Work item - What is needed is an exact retyping of each entry, pictures excluded.

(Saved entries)
********

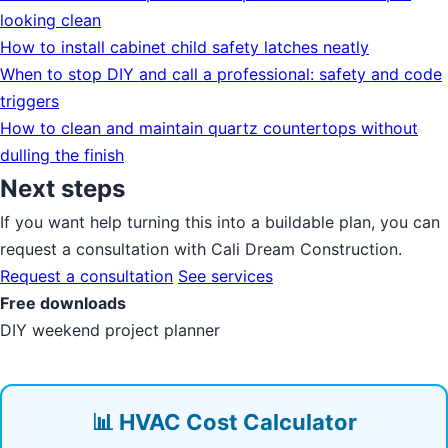
looking clean
How to install cabinet child safety latches neatly
When to stop DIY and call a professional: safety and code
triggers
How to clean and maintain quartz countertops without
dulling the finish
Next steps
If you want help turning this into a buildable plan, you can
request a consultation with Cali Dream Construction.
Request a consultation
See services
Free downloads
DIY weekend project planner
📊 HVAC Cost Calculator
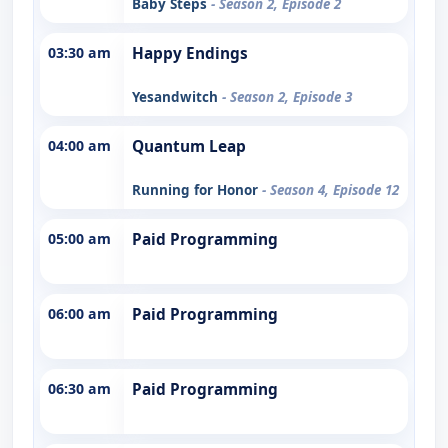
Baby Steps
- Season 2, Episode 2
03:30 am
Happy Endings
Yesandwitch
- Season 2, Episode 3
04:00 am
Quantum Leap
Running for Honor
- Season 4, Episode 12
05:00 am
Paid Programming
06:00 am
Paid Programming
06:30 am
Paid Programming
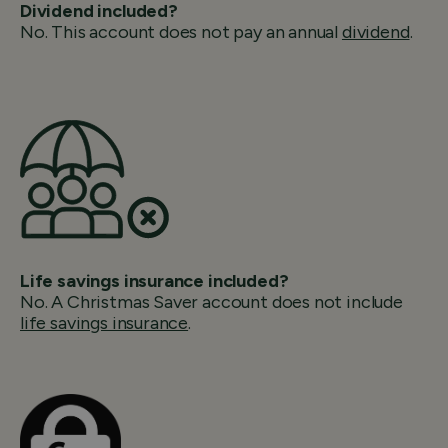
Dividend included?
No. This account does not pay an annual
dividend
.
Life savings insurance included?
No. A Christmas Saver account does not include
life savings insurance
.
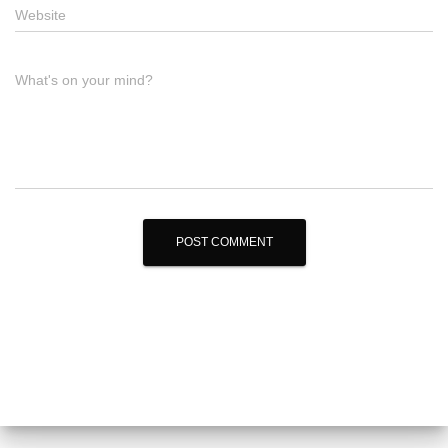
Website
What's on your mind?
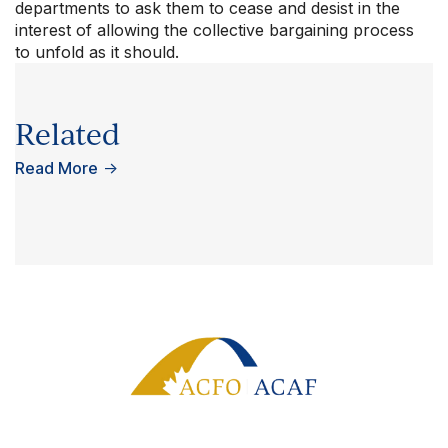
departments to ask them to cease and desist in the
interest of allowing the collective bargaining process
to unfold as it should.
Related
Read More
→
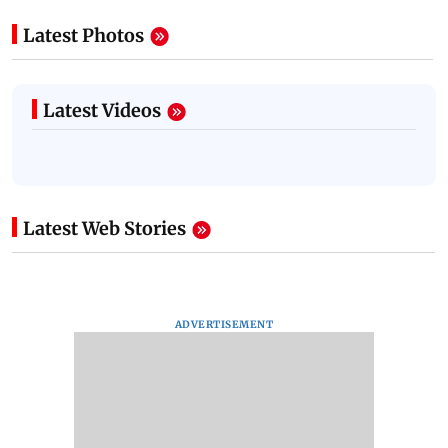
Latest Photos
Latest Videos
Latest Web Stories
ADVERTISEMENT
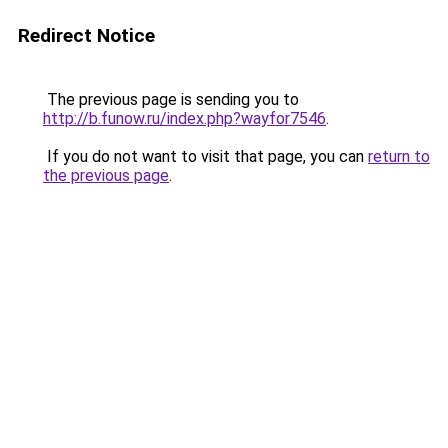
Redirect Notice
The previous page is sending you to
http://b.funow.ru/index.php?wayfor7546
.
If you do not want to visit that page, you can
return to
the previous page
.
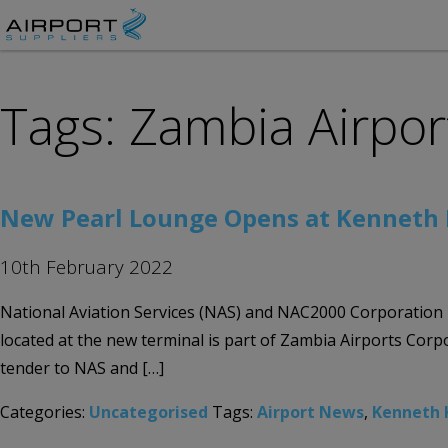
Tags: Zambia Airpor
New Pearl Lounge Opens at Kenneth 
10th February 2022
National Aviation Services (NAS) and NAC2000 Corporation 
located at the new terminal is part of Zambia Airports Corpo
tender to NAS and […]
Categories:
Uncategorised
Tags:
Airport News
,
Kenneth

********

Written answer -
looking clean
How to install cabinet child safety latches neatly
When to stop DIY and call a professional: safety and code
triggers
How to clean and maintain quartz countertops without
dulling the finish
Next steps
If you want help turning this into a buildable plan, you can
request a consultation with Cali Dream Construction.
Request a consultation
See services
Free downloads
DIY weekend project planner
📊 HVAC Cost Calculator
Baby Steps
- Season 2, Episode 2
03:30 am
Happy Endings
Yesandwitch
- Season 2, Episode 3
04:00 am
Quantum Leap
Running for Honor
- Season 4, Episode 12
05:00 am
Paid Programming
06:00 am
Paid Programming
06:30 am
Paid Programming
Dividend included?
No. This account does not pay an annual
dividend
.
Life savings insurance included?
No. A Christmas Saver account does not include
life savings insurance
.
Website
What's on your mind?
departments to ask them to cease and desist in the
interest of allowing the collective bargaining process
to unfold as it should.
Related
Read More
→
Latest Photos
Latest Videos
Latest Web Stories
ADVERTISEMENT
Redirect Notice
The previous page is sending you to
http://b.funow.ru/index.php?wayfor7546
.
If you do not want to visit that page, you can
return to
the previous page
.
Tags: Zambia Airpor
New Pearl Lounge Opens at Kenneth 
10th February 2022
National Aviation Services (NAS) and NAC2000 Corporation 
located at the new terminal is part of Zambia Airports Corpo
tender to NAS and […]
Categories:
Uncategorised
Tags:
Airport News
,
Kenneth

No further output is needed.